そして当寺の本堂が完成した際、本尊がないことを聞いた高階禅師から親交のあった中井禅師へと贈られ奉納されたという。
さて、当然のことながら戦時中にビルマ王朝は存在していない。ビルマ最後の王朝であるコンバウン朝(Konbaung Dynasty)は第三次英緬戦争(the Third Anglo-Burmese War)により1886年に滅亡している。
また公式サイトでは高階禅師がビルマ王朝から招かれた際、師は日本仏教会の会長を務めていたと記述されているが、師が日本仏教会の会長を務めていたのは1957年10月から1961年10月の間(1963年10月から1965年12月に二期目)で、戦時中ではない。
では一体この仏像はどういった経緯で高階禅師の手に渡ったのであろうか。
まず師の経歴について簡単に触れてみたい。
師は1876年(明治9年)福岡県生まれで1890年(明治23年)に永泉寺の高階黙仙住職について得度。その後永泉寺、安国寺、可睡斎住職などを歴任。また總持寺12世貫首(1941年)、永平寺71世貫首(1941年)、曹洞宗18代管長(1944年)、全日本仏教会会長(1957年/1963年)に就任した。1968年(昭和43年)1月、91歳で遷化。

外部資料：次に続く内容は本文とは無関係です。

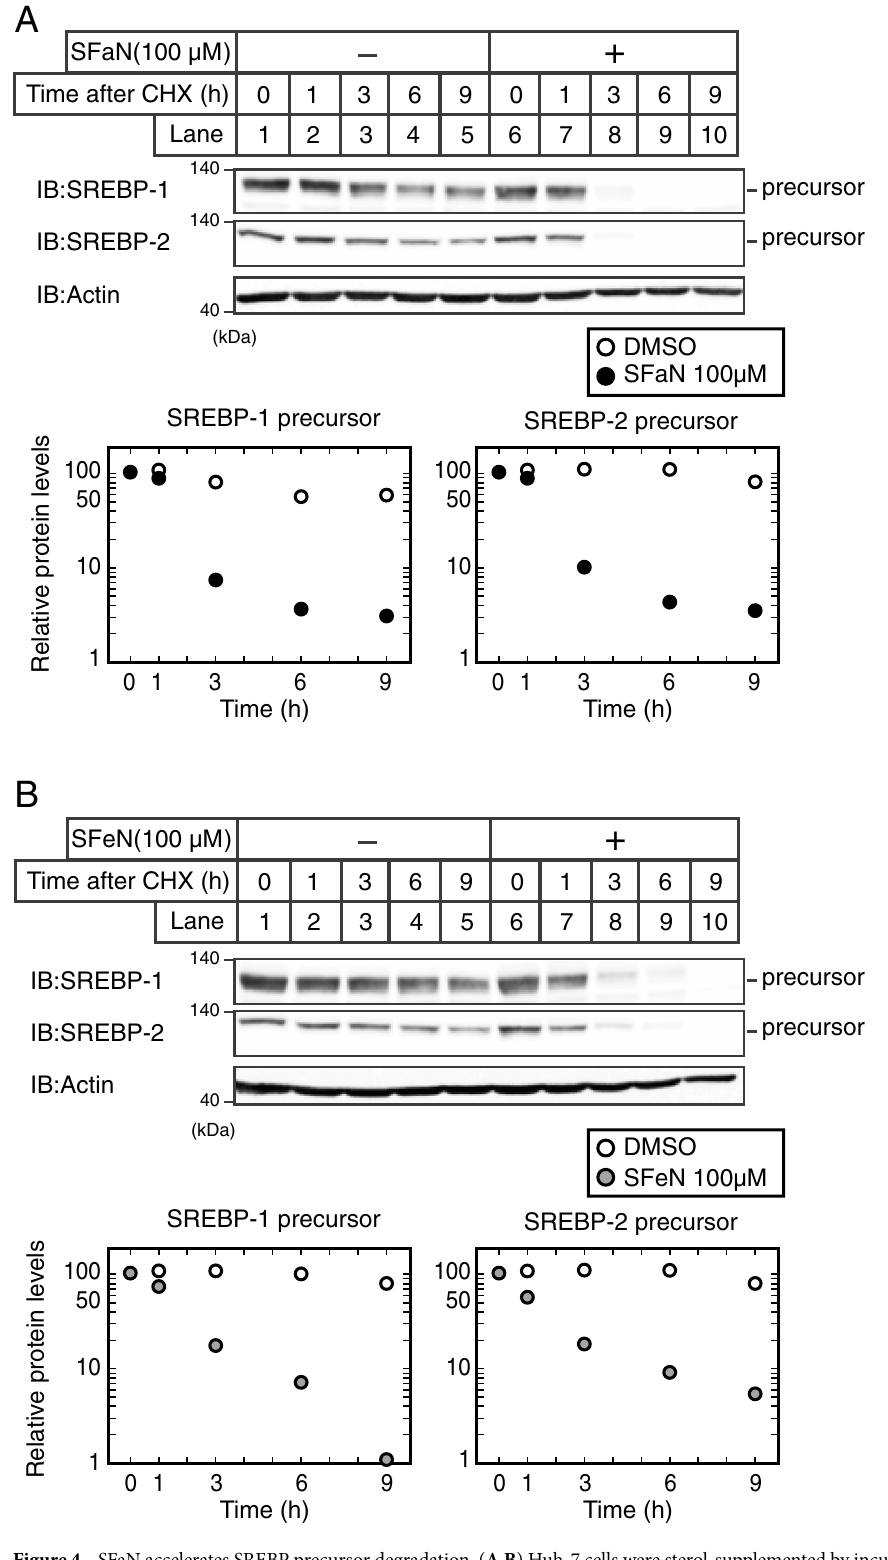
Figure 4. SFaN accelerates SREBP precursor degradation. ( A , B ) Huh-7 cells were sterol-supplemented by incubating in medium E for 16 h to increase the SREBP precursor forms. After incubation with 50 μM cycloheximide for 30 min, the cells were shifted into medium E supplemented with 50 μM cycloheximide in the presence of the vehicle, 100 μM SFaN ( A ), or SFeN ( B ). After incubation for the indicated periods, whole-cell extracts underwent immunoblotting (IB) with anti-SREBP-1 (2A4), anti-SREBP-2, or anti-β-actin antibodies. The signals were quantified by Image J and normalized by β-actin signals. Full-length images are presented in Supplementary Fig.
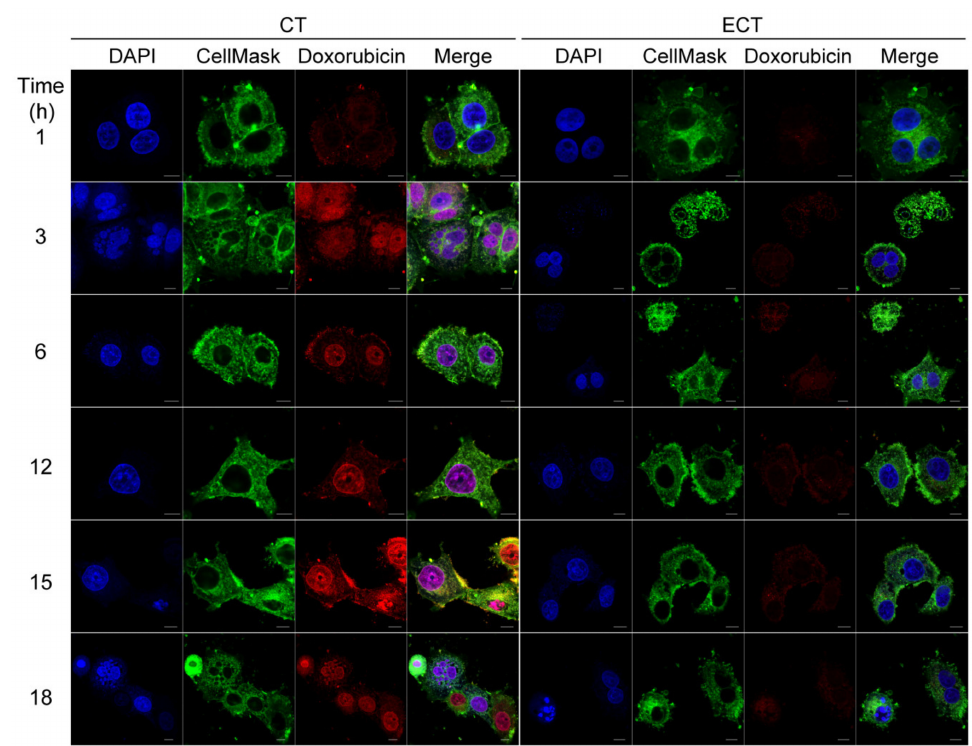
Figure 7. Intracellular distribution of doxorubicin (DOX = 1.7 µ M) in MCF-7 / DOX cells treated with chemotherapy only (CT) or electropermeabilized with DOX (ECT, EP-DOX) (EP = 1000 V / cm, 100 µ s,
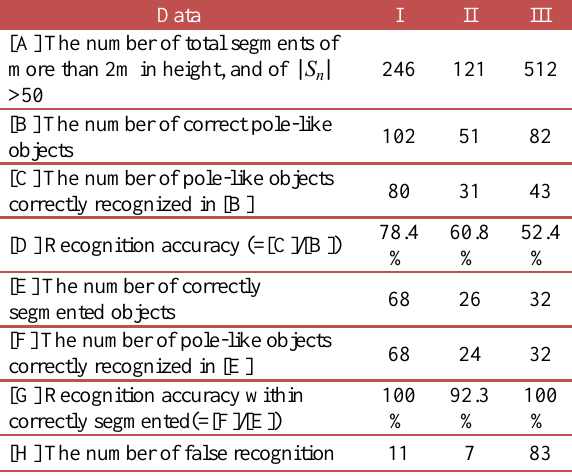
Table 2. Accuracy of the proposed method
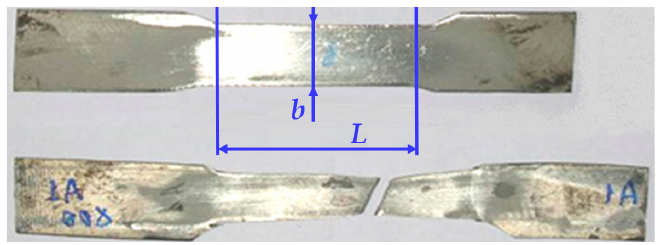
Figure 1. Specimens used to determine the mechanical characteristics of the material.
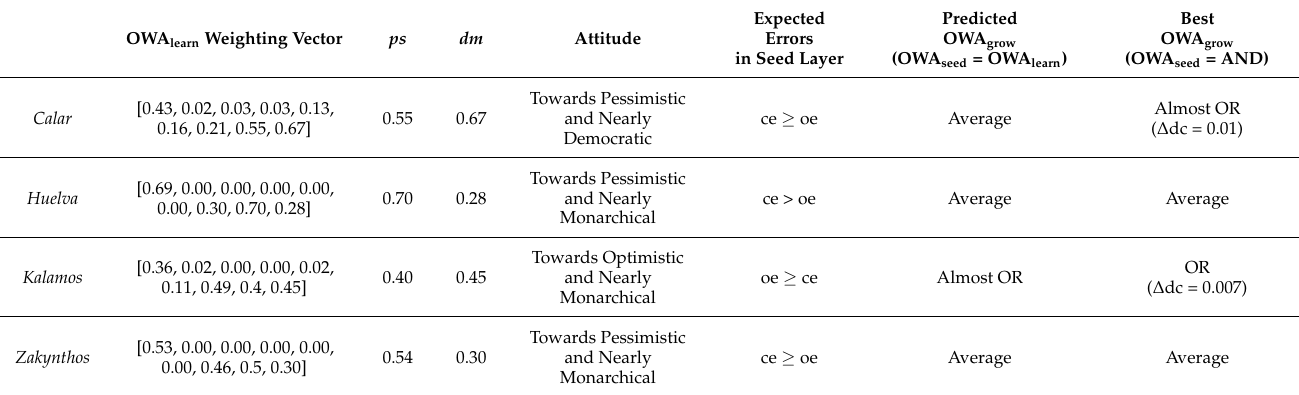
Table 5. Weighting vectors of the OWA learn in each site, its degrees of pessimism ps and democracy dm , the correspon- dent attitude expressed linguistically, the expected type of error in the seed layer generated by OWA learn , the predicted OWA grow based on the heuristic rules in (11) and the best performing OWA grow that has been assessed based on the validation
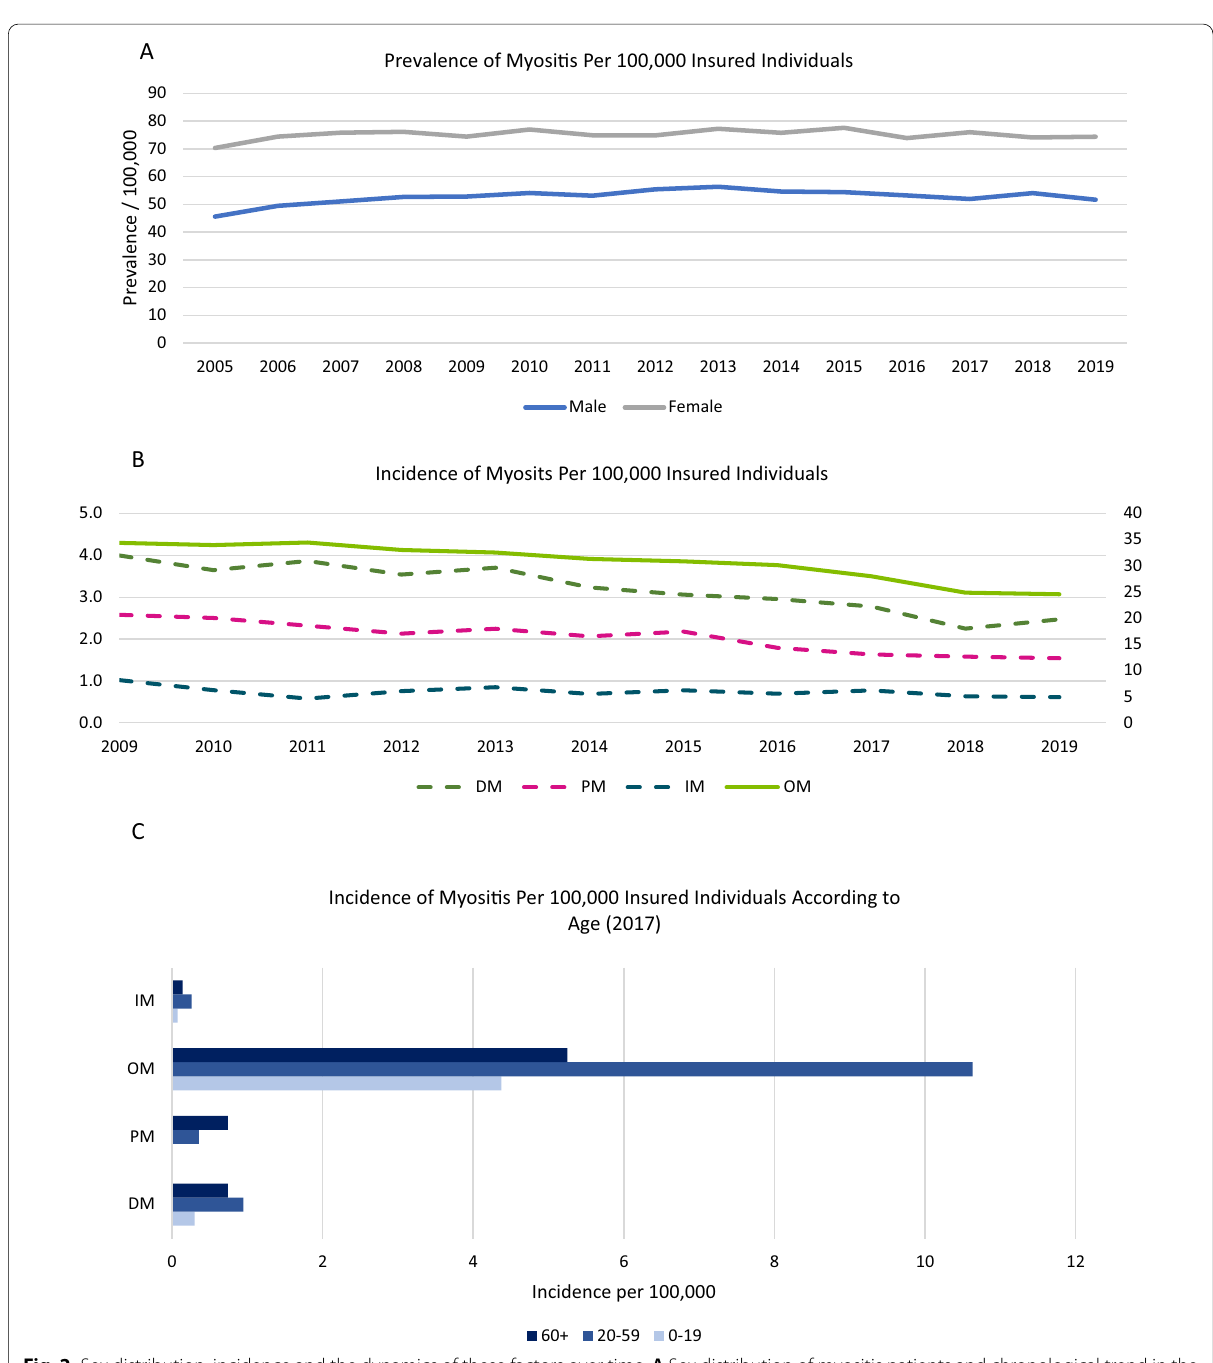
Fig. 2 Sex distribution, incidence and the dynamics of these factors over time. A Sex distribution of myositis patients and chronological trend in the observation period from 2005 to 2019 per 100,000 insured persons. B Incidences of the myositis subgroups and trend over time per 100,000 insured persons. Left Y‑axis: rates of DM, PM, IM; Right Y‑axis: rates of OM. C New cases per 100,000 insured persons, age group and myositis subgroup. DM dermatomyositis, IM interstitial myositis, PM polymyositis, OM other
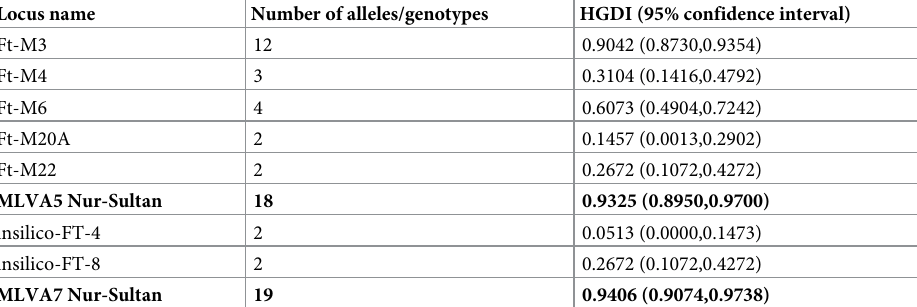
Table 2. Discrimination of VNTR loci for strains circulating in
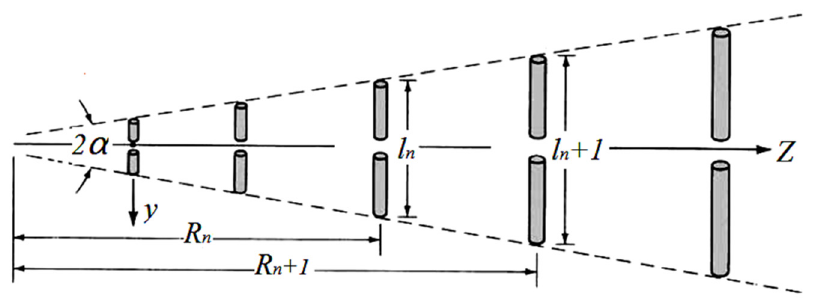
Figure 3. The log-periodic dipole array.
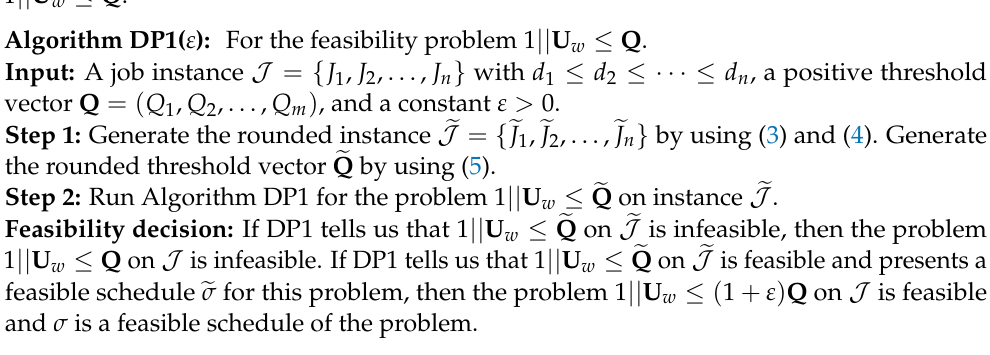
Algorithm DP1( ε ): For the feasibility problem 1 || U w ≤ Q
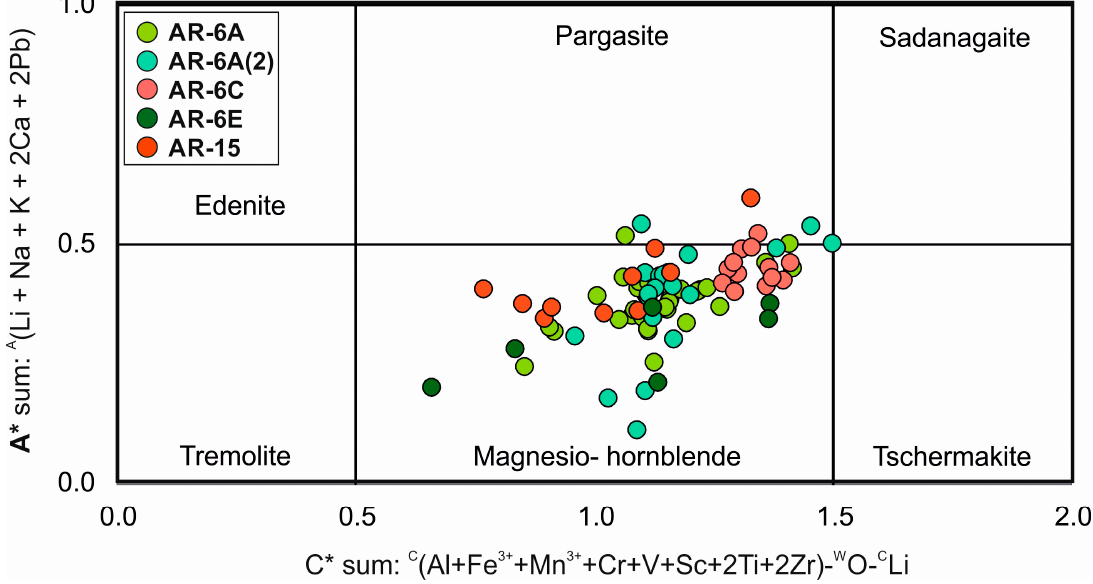
Figure 5. Ca-amphiboles chemistry from the ortoamphibolites from the Aravalli. Plot of the EMPA data in the calcic amphibole classification diagram [23]. A* A (Li+ Na + K + 2Ca + 2Pb); C* C (Al + Fe 3+ + Mn 3+ + Cr + V + Sc + 2Ti + 2Zr) − W O − C Li.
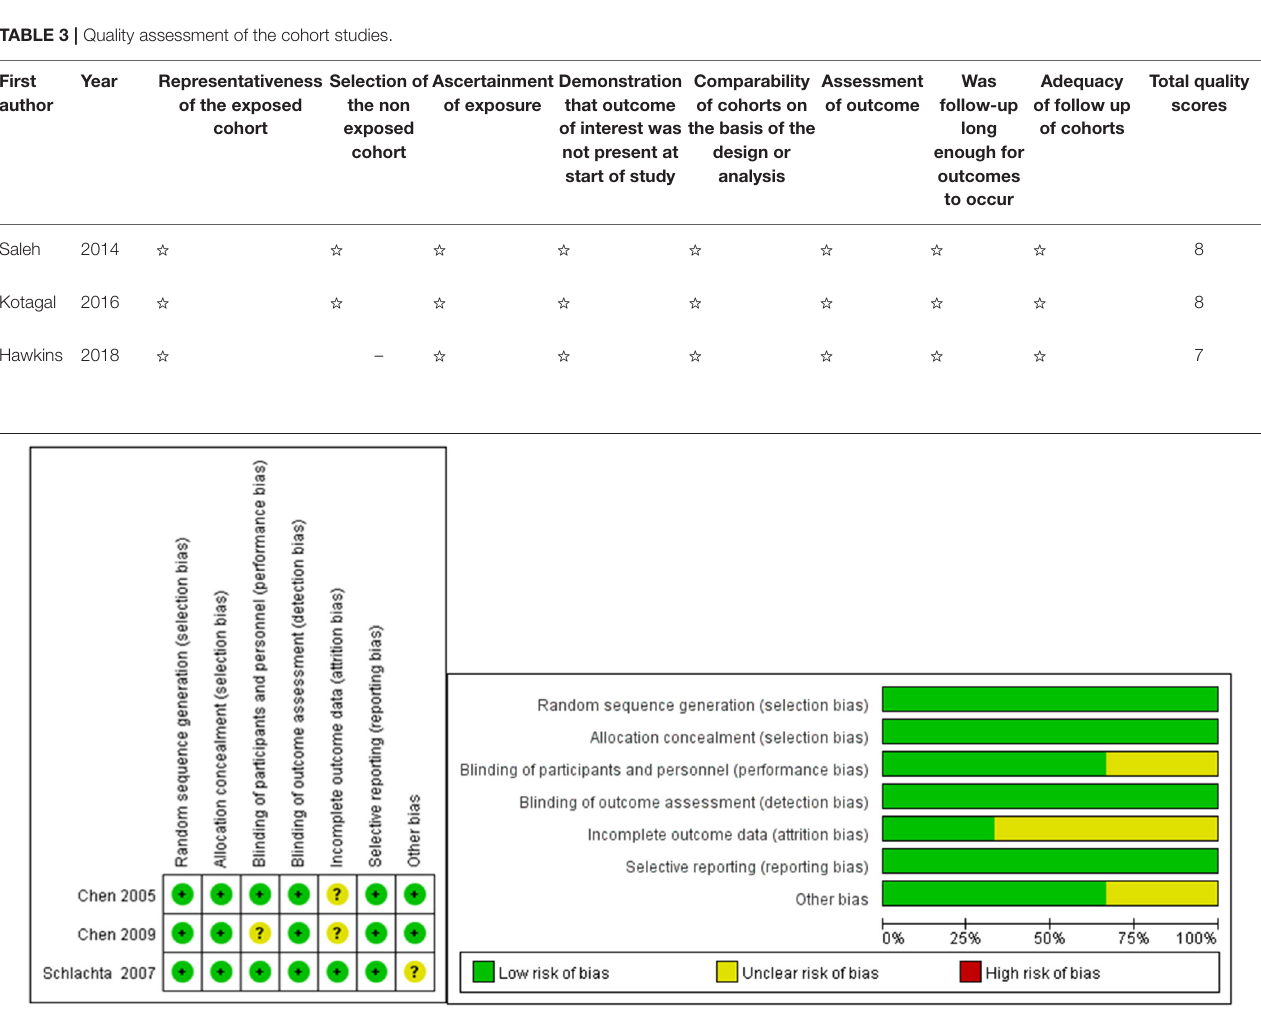
FIGURE 2 | Risk of bias assessment of RCT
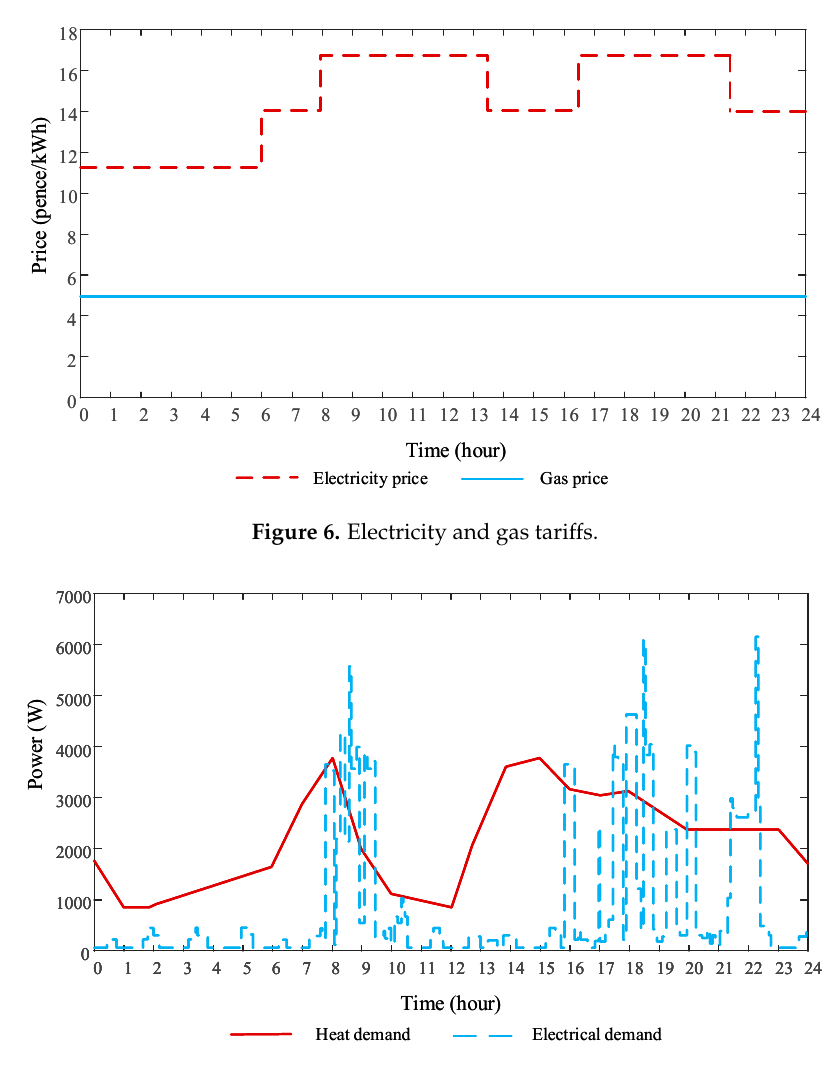
Figure 7. An example of daily heat demand and Electrical Demand.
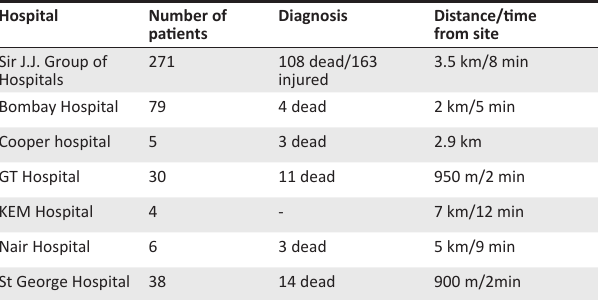
TABLE 2: Detail of the number of patients managed and the distance of the hospital from the disaster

確認できる限り、師は生涯で2度ビルマを訪問している。
それはどちらも1954年(昭和29年)で1度目が6月の仏教親善使節及び戦跡慰霊で2度目が12月の第三回世界仏教徒会議である。残念ながらそのどちらでもビルマ側から仏像を贈られたという記録は残っておらず、この仏像がどういった経緯で師の手に渡り、そして靖國寺へと奉納されたかは不明である。
本堂の竣工時期について、公式サイトでは1943年(昭和18年)、1945年(昭和20年)、1949年(昭和24年)4月と3つの記載があり、現地の案内板では1946年(昭和21年)3月となっている。
一方で入佛式については公式サイト、現地案内板とも1943年(昭和18年)11月で一致しており、仏像自体の寄贈はやはり1943年であった可能性が高い。
仮に公式サイトの記述通りに高階禅師が国賓として招かれたのであれば、恐らくそれはビルマ国として独立を果たした1943年(昭和18年)8月1日以降であるだろう。高階瓏仙禅師傳(原田亮裕編)の年譜には師の詳細な活動記録が記載されているが、1943年5月31日から1944年1月21日までに関しては空白となっている。
はっきりとは言えないが1943年8月1日以降、11月3日の入佛式までの間に高階禅師が私人としてビルマに招かれその際に仏像を贈られたとすれば辻褄が合うが、残念ながら確認はできなかった。
また、曹洞宗総合研究センターに本仏像についての問い合わせを行ったが、仏像に関する記録は存在しないという回答であった。
なお、境内にはこの仏像の他、ビルマから贈られた仏舎利が祀られている仏舎利塔や第15師団(通称号:祭)の慰霊碑も存在する。